An Introduction to AI and Deep Learning

  • Prof. John Hopcroft, Cornell University/PKU
  • Time: 2019-01-19 10:30
  • Host: Prof. Baoquan Chen
  • Venue: Room 101, Courtyard No.5, Jingyuan

Abstract

A major advance in AI occurred in 2012 when AlexNet won the ImageNet competition with a deep network. The success was sufficiently better than previous years that deep networks were applied in many applications with great success. However, there is little understanding of why deep learning works. This talk will give an introduction to machine learning and then illustrate current research directions in deep learning at a level for a general scientific audience.

Biography

John E. Hopcroft is the IBM Professor of Engineering and Applied Mathematics in Computer Science at Cornell University, and the Director of Center on Frontiers of Computing Studies at Peking University.
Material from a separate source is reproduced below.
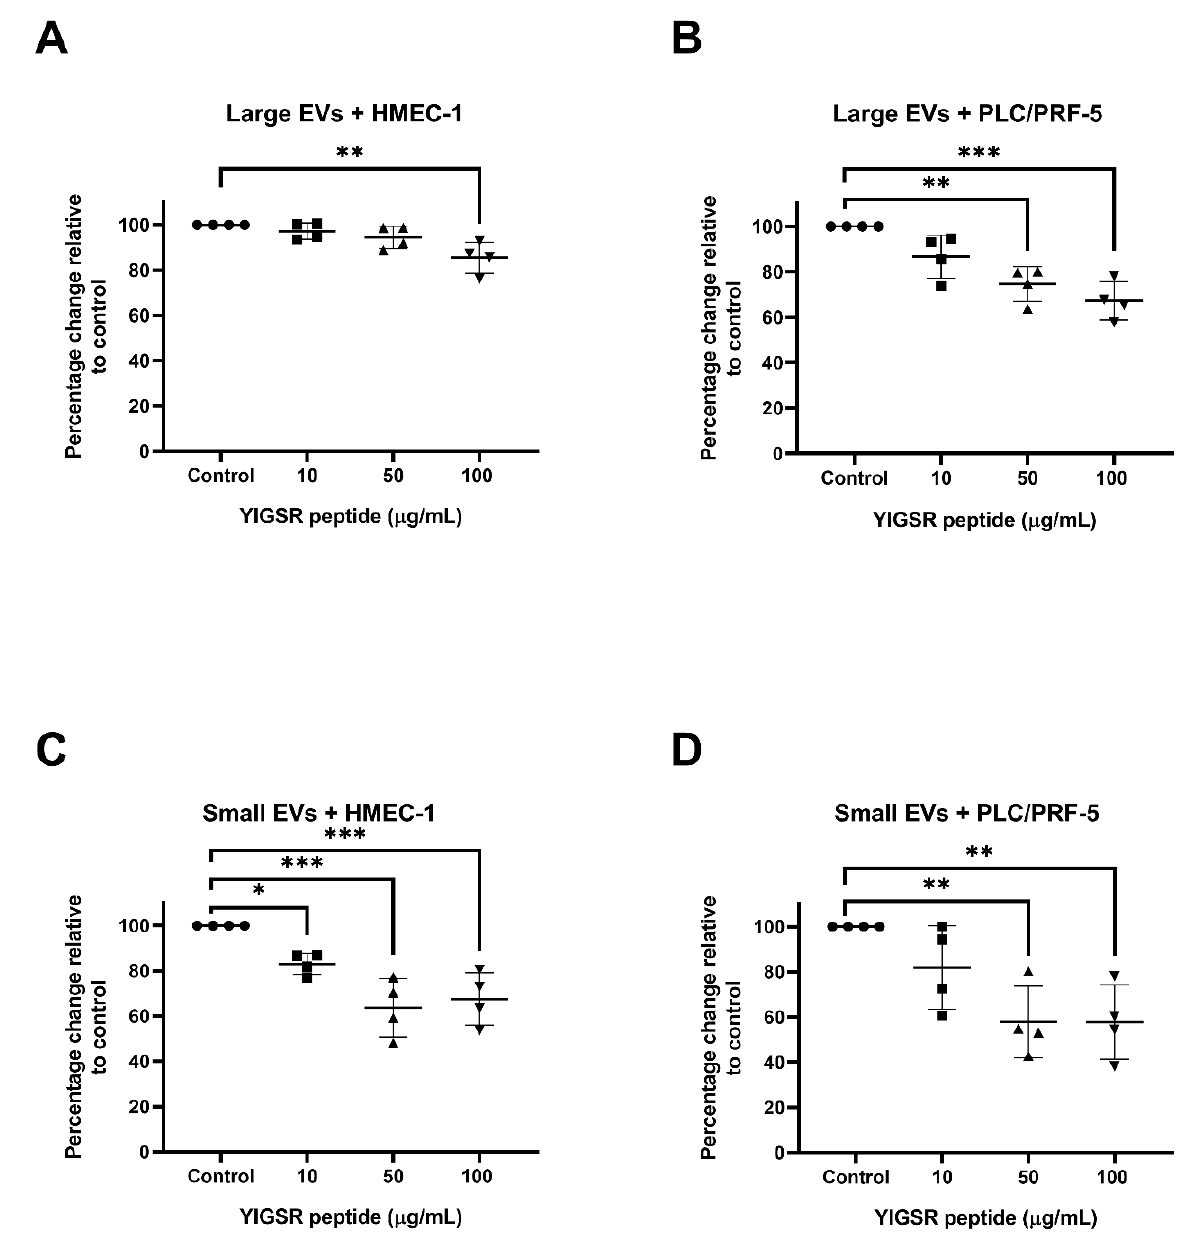
Figure 4. YIGSR peptide reduced the interaction of the placental EVs with the endothelial and liver cells. Fluorescently labelled placental large or small EVs were incubated with increasing concentrations of the YIGSR peptide ( n = 4), and the interaction with the HMEC-1 or PLC/PRF-5 cells was quantified using a BioTek Synergy 2 microplate reader (Agilent, CA, USA). The interaction of the placental ( A ) large or ( C ) small EVs with the HEMC-1 cells was significantly reduced by the YIGSR peptide pre-treatment at the concentration of 100 µ g/mL and 10 µ g/mL, respectively. The interaction of the placental ( B ) large or ( D ) small EVs with the PLC/PRF-5 cells was significantly reduced by the YIGSR peptide pre-treatment at the concentration of 50 µ g/mL compared to no YIGSR peptide pre-treatment. Values were normalized to the untreated HMEC-1 or PLC/PRF-5 cells. Data are shown as mean ± SEM. Differences among the groups were tested with a RM one-way ANOVA with multiple comparisons (* p < 0.05, ** p < 0.01, *** p <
From January 1994 until June 2001, he was the Joseph Silbert Dean of Engineering. After receiving both his M.S. and Ph.D. in electrical engineering from Stanford University, he spent three years on the faculty of Princeton University. He joined the Cornell faculty in 1967, was named professor in 1972 and the Joseph C. Ford Professor of Computer Science in 1985. He served as chairman of the Department of Computer Science from 1987 to 1992 and was the associate dean for college affairs in 1993. An undergraduate alumnus of Seattle University, Hopcroft was honored with a Doctor of Humanities Degree, Honoris Causa, in 1990.

 

Hopcroft's research centers on theoretical aspects of computing, especially analysis of algorithms, automata theory, and graph algorithms. He has coauthored four books on formal languages and algorithms with Jeffrey D. Ullman and Alfred V. Aho. His most recent work is on the study of information capture and access.

 

He was honored with the A. M. Turing Award in 1986. He is a member of the National Academy of Sciences, the National Academy of Engineering, a foreign member of the Chinese Academy of Sciences, and a fellow of the American Academy of Arts and Sciences, the American Association for the Advancement of Science, the Institute of Electrical and Electronics Engineers (IEEE), and the Association of Computing Machinery (ACM).